= Evidence (policy debate) =

Term in policy debate

In a policy debate competition, evidence (sometimes referred to as "cards") consists mainly of two parts. The citation contains all relevant reference information (that is, the author, date of publication, journal, title, etc.). Although every card should contain a complete citation, only the author's name and date of publication are typically cited in a speech. Some teams will also read the author's qualifications if they wish to emphasize this information. The body is a section or portion of the author's original text. The length of a body can vary greatly—cards can be as short as a few sentences and as long as two or more pages. Most cards are between one and five paragraphs in length. The body of a card is often underlined or highlighted in order to eliminate unnecessary or redundant sentences when the card is read in a round. In a round, the tagline (the debater's summary of the evidence) is read first, followed by the body and citation.

As pieces of evidence accumulate use, multiple colors of highlighting and different thicknesses of underlining often accrue, sometimes making it difficult to discern which portion of the evidence was read.
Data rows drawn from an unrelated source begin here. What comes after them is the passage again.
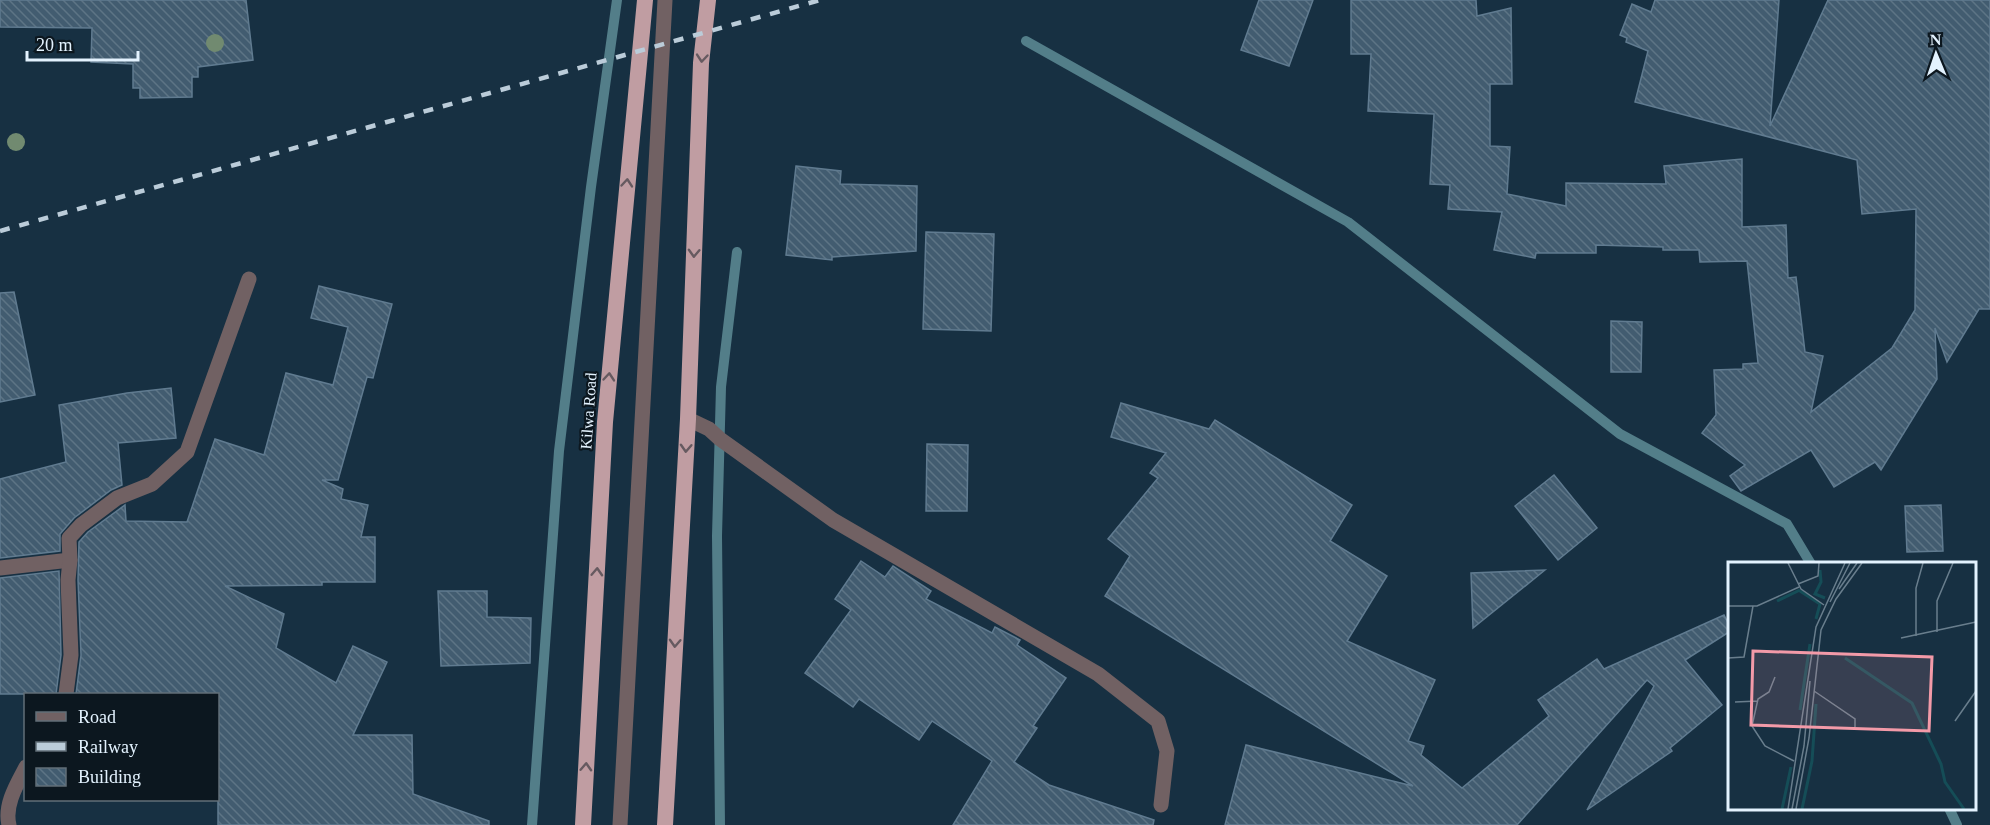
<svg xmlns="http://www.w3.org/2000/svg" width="1990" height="825" font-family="'Times New Roman',serif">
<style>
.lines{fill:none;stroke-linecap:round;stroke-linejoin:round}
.stream{stroke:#537e89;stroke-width:10}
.building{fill:url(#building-back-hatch);stroke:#607b90;stroke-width:1.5}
.service{stroke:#716163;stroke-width:15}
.minor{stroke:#716163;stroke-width:15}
.trunk{stroke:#c09da2;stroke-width:16}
.rail{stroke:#bbccd9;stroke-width:4.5;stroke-dasharray:10 10;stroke-linecap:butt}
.tree{fill:#718a70}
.oneway{stroke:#665a60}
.labels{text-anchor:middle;stroke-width:4.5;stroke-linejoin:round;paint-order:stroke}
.street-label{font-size:16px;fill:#e3f2fe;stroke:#0c171f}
.inset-river{fill:none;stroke:#154d57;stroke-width:3}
.inset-road{fill:none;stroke:#697e8d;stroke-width:1.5}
.view{fill:#f39aa8;fill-opacity:0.15;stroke:#f39aa8;stroke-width:3}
.inset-edge{fill:none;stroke:#e3f2fe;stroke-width:3}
</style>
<defs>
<pattern id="building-back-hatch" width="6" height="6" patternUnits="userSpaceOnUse" patternTransform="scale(1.5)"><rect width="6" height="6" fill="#425c70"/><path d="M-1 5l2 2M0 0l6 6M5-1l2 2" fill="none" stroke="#5d7485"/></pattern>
</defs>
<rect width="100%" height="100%" fill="#173042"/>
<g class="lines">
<g class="stream">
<polyline points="1026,41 1348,222 1620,434 1787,524 1811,564"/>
<polyline points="1949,808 1957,825"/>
<polyline points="532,825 559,451 591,187 617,0"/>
<polyline points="720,825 717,536 721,387 737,252"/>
</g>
</g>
<g class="building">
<polygon points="0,0 246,0 253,60 198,67 198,77 192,77 192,97 140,98 140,88 133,88 133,64 91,62 92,28 0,27"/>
<polygon points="1259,0 1313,0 1289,66 1241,50"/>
<polygon points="1351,0 1476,0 1477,16 1511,8 1512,84 1490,84 1490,146 1510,147 1507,194 1566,206 1566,183 1666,184 1664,166 1742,159 1742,227 1786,225 1788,278 1796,277 1805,352 1823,356 1811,412 1892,348 1915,310 1916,209 1862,214 1857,160 1635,102 1648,51 1626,42 1627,38 1620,35 1632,4 1651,12 1655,0 1779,0 1770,126 1828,0 1990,0 1990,309 1979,309 1947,362 1935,328 1937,379 1881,470 1875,462 1834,487 1811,450 1741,491 1730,476 1745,465 1702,433 1716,415 1714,370 1743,369 1743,364 1758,363 1747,261 1700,262 1699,250 1663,250 1663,247 1596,245 1596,253 1536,253 1535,258 1494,250 1502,212 1448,209 1450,185 1430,184 1434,114 1368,111 1371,54 1351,54"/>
<polygon points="796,166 841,171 840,184 917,186 916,251 832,257 832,260 786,255"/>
<polygon points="926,232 994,234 991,331 923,329"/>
<polygon points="319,286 392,304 373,378 367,377 338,480 322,480 343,489 341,499 368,505 361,537 375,537 375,582 322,582 322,585 225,586 284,614 276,648 336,683 353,646 387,662 353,735 412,735 413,794 489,821 489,825 218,825 218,694 76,694 81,655 78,580 79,542 88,532 125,505 126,521 187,522 215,439 264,455 286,373 333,385 348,327 311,318"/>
<polygon points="14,292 35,395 0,402 0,293"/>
<polygon points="1611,321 1642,322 1641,372 1611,372"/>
<polygon points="171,388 176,438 118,443 122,485 111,490 74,518 60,534 60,551 0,558 0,479 66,462 59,405 127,393"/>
<polygon points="1121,403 1209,429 1215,420 1352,505 1330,541 1387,576 1347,641 1435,680 1408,741 1424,746 1421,755 1462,788 1549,716 1538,700 1597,659 1604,669 1724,615 1729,625 1729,632 1685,660 1722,705 1670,748 1672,751 1587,810 1654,686 1647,680 1517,825 1225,825 1246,745 1413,786 1105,596 1130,556 1108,539 1158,478 1150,473 1166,453 1111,437"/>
<polygon points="927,444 968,445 967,511 926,511"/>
<polygon points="1554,475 1597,528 1558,560 1515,506"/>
<polygon points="1941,505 1943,551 1907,552 1905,506"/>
<polygon points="861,561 885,577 893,566 931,591 926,599 992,633 995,627 1020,640 1017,645 1066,678 1033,726 1037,728 1014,762 1049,785 1154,820 1153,825 953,825 992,761 932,721 919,740 859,699 853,707 805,673 851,610 835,599"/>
<polygon points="1545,570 1473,628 1471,573"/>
<polygon points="59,571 61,655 56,694 0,694 0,578"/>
<polygon points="438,591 487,591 487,617 531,618 530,663 441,666"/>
</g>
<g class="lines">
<polyline class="service" points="620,825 665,0"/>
<g class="minor">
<polyline points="688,419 709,429 720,439 833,520 1098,674 1158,721 1167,751 1161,805"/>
<polyline points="0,568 70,560"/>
<polyline points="66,694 71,655 68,580 70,560 69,538 81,525 117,498 152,484 187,452 249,279"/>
<path d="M9,825C4,805 17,784 26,767"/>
</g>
<g class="trunk">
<polyline points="583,825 605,422 645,0"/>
<polyline points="665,825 688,419 701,63 708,0"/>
</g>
<polyline class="rail" points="0,231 820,0"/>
</g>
<g class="tree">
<circle cx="215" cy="43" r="9"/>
<circle cx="16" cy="142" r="9"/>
</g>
<defs><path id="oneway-chevron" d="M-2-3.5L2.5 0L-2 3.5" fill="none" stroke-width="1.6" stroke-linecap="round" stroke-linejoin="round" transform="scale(1.5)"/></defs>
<g class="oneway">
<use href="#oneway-chevron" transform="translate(702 58) rotate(95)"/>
<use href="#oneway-chevron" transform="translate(627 183) rotate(-85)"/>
<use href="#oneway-chevron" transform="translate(694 253) rotate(92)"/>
<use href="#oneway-chevron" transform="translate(609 377) rotate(-85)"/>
<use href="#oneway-chevron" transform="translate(686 448) rotate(93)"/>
<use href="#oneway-chevron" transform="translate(597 572) rotate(-87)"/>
<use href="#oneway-chevron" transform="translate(675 643) rotate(93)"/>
<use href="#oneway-chevron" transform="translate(586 767) rotate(-87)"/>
</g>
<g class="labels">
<g class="street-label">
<text transform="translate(588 411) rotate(-86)" y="6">Kilwa Road</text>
</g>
</g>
<g transform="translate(1728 562)">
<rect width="248" height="248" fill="#173042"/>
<path class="inset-river" d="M92,8L93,20L87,32L97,36M72,29L92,42L88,57M49,39L72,28M117,96L184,141L213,202L217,220L236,247M72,148L82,82M54,247L63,205M74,247L84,199L88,142"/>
<path class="inset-road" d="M60,1L73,27L96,43M70,22L90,14L91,1M111,27L129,1M102,40L122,1M0,44H29L71,25M209,70V39L225,1M188,74V26L195,1M173,76L248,60M0,96L16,95L25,44M47,115L41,130L30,137L24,164L37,184L66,199M86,129L127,157V165M7,140L30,139M227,159L248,129M60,247L88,65L117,1M64,247L76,184L82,119M68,247L81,176L93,68L108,37L134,1"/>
<path class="view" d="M25,89L204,95L201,169L23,163Z"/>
<rect width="248" height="248" class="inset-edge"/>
</g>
<rect x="24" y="693" width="195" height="108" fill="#0c171f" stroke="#626f78" stroke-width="1.5"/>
<rect x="36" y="712" width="30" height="9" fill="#716163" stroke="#626f78" stroke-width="1.5"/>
<text x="78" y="723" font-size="18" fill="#e3f2fe">Road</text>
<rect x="36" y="742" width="30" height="9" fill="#bbccd9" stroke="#626f78" stroke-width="1.5"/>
<text x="78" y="753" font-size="18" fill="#e3f2fe">Railway</text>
<rect x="36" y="768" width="30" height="18" fill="url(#building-back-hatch)" stroke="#626f78" stroke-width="1.5"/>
<text x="78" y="783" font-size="18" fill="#e3f2fe">Building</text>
<g transform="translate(1936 54) rotate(358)" stroke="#0c171f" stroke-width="4.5" paint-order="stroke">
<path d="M0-4.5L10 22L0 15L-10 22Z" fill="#e3f2fe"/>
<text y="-9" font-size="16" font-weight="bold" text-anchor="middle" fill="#e3f2fe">N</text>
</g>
<path d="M27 51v9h111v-9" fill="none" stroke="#e3f2fe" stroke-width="3"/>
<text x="36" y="51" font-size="18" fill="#e3f2fe" stroke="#0c171f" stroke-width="4.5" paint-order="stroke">20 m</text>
</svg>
If debaters begin and end outside of the underlined or highlighted portion of a card, it is considered good form to "mark" the card to show where one has done the reading during a speech. For that reason, highlighting or underlining once only throughout a year's worth of active debating in tournaments is much preferred practice over re-clipping over the same cards.

To otherwise misrepresent how much of a card was read—either by stopping early or by skipping underlined or highlighted sections—is known as "cross-reading" or "clipping cards", which is generally considered extra-debating the source cited rather than debating one's interlocutor. Although many judges overtly disfavor the practice, it is easy to enforce, especially if judges endeavor to coach less experienced debaters.
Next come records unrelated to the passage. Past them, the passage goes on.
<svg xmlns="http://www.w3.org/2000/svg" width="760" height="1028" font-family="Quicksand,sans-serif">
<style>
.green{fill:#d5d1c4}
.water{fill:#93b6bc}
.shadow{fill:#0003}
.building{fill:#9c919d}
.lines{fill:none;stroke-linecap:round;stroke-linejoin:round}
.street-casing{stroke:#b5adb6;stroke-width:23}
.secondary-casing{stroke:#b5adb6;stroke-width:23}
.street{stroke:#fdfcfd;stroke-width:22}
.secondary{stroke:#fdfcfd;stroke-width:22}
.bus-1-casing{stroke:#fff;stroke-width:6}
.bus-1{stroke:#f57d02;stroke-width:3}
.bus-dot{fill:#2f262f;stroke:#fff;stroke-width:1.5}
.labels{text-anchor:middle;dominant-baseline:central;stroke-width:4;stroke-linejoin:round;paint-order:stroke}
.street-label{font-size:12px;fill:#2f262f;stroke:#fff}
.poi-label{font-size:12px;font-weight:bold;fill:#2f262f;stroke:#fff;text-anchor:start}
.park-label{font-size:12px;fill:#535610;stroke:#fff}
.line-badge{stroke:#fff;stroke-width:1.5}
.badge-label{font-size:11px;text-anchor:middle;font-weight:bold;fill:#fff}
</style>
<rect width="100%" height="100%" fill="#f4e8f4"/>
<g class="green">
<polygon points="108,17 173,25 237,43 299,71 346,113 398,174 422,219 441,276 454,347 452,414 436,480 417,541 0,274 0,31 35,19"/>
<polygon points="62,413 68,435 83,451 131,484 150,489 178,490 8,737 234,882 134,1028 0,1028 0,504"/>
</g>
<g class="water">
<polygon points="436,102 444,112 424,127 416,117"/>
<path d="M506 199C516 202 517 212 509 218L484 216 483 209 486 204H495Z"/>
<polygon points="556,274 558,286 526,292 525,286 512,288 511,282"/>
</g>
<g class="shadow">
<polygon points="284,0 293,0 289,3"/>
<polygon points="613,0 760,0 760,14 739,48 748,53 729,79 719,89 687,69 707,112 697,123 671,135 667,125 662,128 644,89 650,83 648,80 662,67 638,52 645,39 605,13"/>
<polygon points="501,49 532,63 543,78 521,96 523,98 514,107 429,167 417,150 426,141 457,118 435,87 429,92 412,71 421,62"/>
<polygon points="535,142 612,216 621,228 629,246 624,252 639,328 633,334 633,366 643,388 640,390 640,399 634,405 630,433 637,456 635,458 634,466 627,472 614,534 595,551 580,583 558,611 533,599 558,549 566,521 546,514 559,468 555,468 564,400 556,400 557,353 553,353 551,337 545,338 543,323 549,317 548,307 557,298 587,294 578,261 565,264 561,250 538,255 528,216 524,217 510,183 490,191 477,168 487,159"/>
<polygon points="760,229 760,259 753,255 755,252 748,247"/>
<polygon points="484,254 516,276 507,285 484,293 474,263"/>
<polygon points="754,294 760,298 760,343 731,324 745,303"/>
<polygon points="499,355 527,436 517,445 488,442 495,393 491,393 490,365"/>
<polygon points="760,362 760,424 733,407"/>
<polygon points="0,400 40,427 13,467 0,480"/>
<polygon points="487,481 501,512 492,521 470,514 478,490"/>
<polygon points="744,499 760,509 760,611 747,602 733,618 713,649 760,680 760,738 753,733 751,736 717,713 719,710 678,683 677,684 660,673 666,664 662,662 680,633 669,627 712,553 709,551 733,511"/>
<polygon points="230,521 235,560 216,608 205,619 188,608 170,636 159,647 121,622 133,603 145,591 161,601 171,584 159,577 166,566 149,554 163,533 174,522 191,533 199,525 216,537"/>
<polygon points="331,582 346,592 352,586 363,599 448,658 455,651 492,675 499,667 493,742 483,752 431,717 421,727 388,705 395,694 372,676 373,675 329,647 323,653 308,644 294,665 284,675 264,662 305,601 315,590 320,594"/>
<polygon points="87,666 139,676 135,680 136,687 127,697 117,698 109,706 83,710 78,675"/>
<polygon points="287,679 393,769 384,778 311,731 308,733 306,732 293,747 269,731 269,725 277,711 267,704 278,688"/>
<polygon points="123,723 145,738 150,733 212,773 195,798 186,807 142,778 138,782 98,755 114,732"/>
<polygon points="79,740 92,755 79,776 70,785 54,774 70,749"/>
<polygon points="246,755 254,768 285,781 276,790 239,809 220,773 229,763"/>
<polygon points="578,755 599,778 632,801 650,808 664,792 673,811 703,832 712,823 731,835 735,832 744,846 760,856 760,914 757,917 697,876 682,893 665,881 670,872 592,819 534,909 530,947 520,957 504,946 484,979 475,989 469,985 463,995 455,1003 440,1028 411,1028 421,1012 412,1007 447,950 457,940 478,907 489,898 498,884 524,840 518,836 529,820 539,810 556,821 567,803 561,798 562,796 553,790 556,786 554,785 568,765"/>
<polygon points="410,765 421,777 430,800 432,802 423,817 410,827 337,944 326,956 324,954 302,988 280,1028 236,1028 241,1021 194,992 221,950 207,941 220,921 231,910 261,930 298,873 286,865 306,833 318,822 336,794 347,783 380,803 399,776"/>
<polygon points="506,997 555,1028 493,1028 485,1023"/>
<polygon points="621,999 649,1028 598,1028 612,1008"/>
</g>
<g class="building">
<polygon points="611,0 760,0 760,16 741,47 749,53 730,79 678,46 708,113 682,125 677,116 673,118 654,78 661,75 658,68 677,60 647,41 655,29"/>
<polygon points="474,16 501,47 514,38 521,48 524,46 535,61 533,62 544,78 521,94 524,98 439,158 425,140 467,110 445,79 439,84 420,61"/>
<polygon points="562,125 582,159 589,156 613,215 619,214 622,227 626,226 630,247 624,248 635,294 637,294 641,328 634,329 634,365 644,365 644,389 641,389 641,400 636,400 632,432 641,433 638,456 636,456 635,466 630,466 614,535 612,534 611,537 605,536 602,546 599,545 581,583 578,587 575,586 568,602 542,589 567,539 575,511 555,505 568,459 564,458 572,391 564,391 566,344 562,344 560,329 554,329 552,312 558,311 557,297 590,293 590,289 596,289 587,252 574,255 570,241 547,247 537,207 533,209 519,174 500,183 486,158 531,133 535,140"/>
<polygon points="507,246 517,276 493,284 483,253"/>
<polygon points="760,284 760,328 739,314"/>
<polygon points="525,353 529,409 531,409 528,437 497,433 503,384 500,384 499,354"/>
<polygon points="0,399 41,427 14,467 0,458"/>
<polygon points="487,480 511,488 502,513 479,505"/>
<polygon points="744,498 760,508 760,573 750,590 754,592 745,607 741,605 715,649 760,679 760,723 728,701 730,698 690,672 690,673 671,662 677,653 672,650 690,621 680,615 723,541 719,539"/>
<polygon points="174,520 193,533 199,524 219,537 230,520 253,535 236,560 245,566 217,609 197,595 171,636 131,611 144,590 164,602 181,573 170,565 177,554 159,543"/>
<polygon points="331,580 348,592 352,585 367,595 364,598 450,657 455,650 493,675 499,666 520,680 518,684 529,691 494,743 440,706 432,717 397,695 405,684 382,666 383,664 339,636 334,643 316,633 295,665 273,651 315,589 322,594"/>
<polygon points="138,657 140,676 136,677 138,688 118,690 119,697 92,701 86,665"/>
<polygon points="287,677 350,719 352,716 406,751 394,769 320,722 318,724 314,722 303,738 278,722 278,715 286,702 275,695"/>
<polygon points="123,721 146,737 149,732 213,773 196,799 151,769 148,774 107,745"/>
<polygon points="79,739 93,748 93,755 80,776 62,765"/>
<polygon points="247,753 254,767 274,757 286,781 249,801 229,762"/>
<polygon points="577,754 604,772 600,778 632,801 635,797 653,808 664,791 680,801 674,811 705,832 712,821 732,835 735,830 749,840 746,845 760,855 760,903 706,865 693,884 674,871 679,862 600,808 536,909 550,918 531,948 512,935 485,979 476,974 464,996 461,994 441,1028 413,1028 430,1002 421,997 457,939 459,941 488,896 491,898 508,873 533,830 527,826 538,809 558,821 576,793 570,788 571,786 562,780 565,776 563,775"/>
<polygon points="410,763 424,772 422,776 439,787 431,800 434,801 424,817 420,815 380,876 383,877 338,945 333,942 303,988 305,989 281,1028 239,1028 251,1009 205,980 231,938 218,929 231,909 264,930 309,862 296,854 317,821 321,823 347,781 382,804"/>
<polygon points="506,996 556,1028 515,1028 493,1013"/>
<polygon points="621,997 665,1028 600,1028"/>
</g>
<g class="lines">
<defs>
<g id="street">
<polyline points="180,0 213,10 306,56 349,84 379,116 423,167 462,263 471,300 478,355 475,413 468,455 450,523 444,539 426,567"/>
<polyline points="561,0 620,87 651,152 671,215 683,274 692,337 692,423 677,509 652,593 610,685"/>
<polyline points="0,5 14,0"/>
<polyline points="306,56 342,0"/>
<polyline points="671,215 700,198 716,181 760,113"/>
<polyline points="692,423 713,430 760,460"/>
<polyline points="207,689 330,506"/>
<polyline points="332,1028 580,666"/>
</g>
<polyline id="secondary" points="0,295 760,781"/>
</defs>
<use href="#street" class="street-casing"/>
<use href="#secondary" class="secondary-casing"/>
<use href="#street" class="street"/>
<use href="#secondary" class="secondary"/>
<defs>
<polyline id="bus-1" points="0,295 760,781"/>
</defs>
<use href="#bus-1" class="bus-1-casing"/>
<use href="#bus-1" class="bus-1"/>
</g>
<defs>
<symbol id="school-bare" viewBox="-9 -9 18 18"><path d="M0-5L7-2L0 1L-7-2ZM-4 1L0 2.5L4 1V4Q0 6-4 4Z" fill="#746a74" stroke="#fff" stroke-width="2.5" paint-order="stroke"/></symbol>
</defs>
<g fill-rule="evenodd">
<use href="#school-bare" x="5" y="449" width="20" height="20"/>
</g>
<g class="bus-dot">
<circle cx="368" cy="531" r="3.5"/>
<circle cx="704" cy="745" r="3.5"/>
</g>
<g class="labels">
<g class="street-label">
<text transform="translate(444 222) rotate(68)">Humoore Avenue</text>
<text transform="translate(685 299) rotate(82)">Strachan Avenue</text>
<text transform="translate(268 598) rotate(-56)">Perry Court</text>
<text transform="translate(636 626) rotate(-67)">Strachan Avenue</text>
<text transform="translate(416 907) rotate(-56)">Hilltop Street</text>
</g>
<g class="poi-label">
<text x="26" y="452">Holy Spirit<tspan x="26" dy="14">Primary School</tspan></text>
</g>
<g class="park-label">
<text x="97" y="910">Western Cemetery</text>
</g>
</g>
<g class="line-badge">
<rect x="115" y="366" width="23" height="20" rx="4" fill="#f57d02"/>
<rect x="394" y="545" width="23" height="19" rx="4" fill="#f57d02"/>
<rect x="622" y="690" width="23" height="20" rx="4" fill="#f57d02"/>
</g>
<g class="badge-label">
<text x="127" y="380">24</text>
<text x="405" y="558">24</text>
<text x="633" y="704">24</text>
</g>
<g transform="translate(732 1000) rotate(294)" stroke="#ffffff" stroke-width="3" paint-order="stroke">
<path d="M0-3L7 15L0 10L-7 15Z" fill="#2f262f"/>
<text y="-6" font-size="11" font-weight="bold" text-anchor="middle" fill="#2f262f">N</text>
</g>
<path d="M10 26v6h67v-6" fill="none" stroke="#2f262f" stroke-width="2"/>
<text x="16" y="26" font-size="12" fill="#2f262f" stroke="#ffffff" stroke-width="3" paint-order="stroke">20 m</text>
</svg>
As cards are read in a round, it is uncommon for an opponent to collect and examine the cards while a debater is speaking. This uncommon practice originated in part because cards are read at a rate much faster than conversational speed but also because the non-underlined portion of cards is not read in-round. Taking the cards during the speech allows the opponent to question the author's qualifications, the original context of the evidence, etc. before cross-examination. It is generally accepted whichever team is using preparation time has priority to read evidence read previously during a round by both teams. As a result, large amounts of evidence are shared after the use of preparation time but before a speech. Most judges will not deduct from a team's preparation time for time spent finding evidence which the other team has misplaced.

After a round, judges often "call for cards" to examine evidence whose merit was contested during the round or whose weight was emphasized during rebuttals so that they can read the evidence for themselves. Although widespread, this practice is explicitly banned at some tournaments, most notably National Catholic Forensic League nationals, and some judges refuse to call for cards because they believe the practice constitutes "doing work for debaters that should have been done during the round". Judges may also call for evidence for the purpose of obtaining its citation information so that they can produce the evidence for their own school. Opponents and spectators are also generally allowed to collect citations in this manner and some tournaments send scouts to rounds to facilitate the collection of citation references for every team at the tournament, information which is sometimes published online.

Many teams may use other media to present "evidence" such as music, pictures, poetry, dance, etc. Using other media to present evidence is considered a performance argument and the team may defend or claim advantages from the presentation itself and not only the substance.